▸ Request: Please write out every one of the rows below word for word, keeping each rank and name unchanged.

[Stored data entries]
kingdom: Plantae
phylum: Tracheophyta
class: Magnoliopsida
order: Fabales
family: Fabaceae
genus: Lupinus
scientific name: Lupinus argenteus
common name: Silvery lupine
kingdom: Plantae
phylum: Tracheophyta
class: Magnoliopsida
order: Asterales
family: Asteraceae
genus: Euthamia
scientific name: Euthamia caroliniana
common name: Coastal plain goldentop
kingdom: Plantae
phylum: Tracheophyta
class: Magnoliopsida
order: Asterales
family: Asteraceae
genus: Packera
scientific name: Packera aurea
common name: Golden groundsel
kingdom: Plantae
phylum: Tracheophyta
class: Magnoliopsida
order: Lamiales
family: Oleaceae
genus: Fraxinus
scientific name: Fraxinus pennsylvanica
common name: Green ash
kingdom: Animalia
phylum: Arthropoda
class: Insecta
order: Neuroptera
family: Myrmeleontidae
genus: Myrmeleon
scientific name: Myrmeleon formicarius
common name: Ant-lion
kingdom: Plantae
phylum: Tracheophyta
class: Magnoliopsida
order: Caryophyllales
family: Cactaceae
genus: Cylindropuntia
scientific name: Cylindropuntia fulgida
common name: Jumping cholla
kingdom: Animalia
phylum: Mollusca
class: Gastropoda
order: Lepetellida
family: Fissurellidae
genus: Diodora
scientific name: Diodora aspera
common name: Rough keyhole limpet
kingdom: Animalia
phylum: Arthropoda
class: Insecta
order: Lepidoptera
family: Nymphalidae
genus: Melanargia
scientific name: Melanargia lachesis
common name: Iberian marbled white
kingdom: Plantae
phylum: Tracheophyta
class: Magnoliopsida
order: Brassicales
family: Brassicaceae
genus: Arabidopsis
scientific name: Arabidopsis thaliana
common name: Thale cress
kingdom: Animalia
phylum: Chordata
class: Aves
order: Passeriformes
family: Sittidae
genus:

▸ Solution for this exercise:
kingdom: Plantae
phylum: Tracheophyta
class: Magnoliopsida
order: Fabales
family: Fabaceae
genus: Lupinus
scientific name: Lupinus argenteus
common name: Silvery lupine
kingdom: Plantae
phylum: Tracheophyta
class: Magnoliopsida
order: Asterales
family: Asteraceae
genus: Euthamia
scientific name: Euthamia caroliniana
common name: Coastal plain goldentop
kingdom: Plantae
phylum: Tracheophyta
class: Magnoliopsida
order: Asterales
family: Asteraceae
genus: Packera
scientific name: Packera aurea
common name: Golden groundsel
kingdom: Plantae
phylum: Tracheophyta
class: Magnoliopsida
order: Lamiales
family: Oleaceae
genus: Fraxinus
scientific name: Fraxinus pennsylvanica
common name: Green ash
kingdom: Animalia
phylum: Arthropoda
class: Insecta
order: Neuroptera
family: Myrmeleontidae
genus: Myrmeleon
scientific name: Myrmeleon formicarius
common name: Ant-lion
kingdom: Plantae
phylum: Tracheophyta
class: Magnoliopsida
order: Caryophyllales
family: Cactaceae
genus: Cylindropuntia
scientific name: Cylindropuntia fulgida
common name: Jumping cholla
kingdom: Animalia
phylum: Mollusca
class: Gastropoda
order: Lepetellida
family: Fissurellidae
genus: Diodora
scientific name: Diodora aspera
common name: Rough keyhole limpet
kingdom: Animalia
phylum: Arthropoda
class: Insecta
order: Lepidoptera
family: Nymphalidae
genus: Melanargia
scientific name: Melanargia lachesis
common name: Iberian marbled white
kingdom: Plantae
phylum: Tracheophyta
class: Magnoliopsida
order: Brassicales
family: Brassicaceae
genus: Arabidopsis
scientific name: Arabidopsis thaliana
common name: Thale cress
kingdom: Animalia
phylum: Chordata
class: Aves
order: Passeriformes
family: Sittidae
genus:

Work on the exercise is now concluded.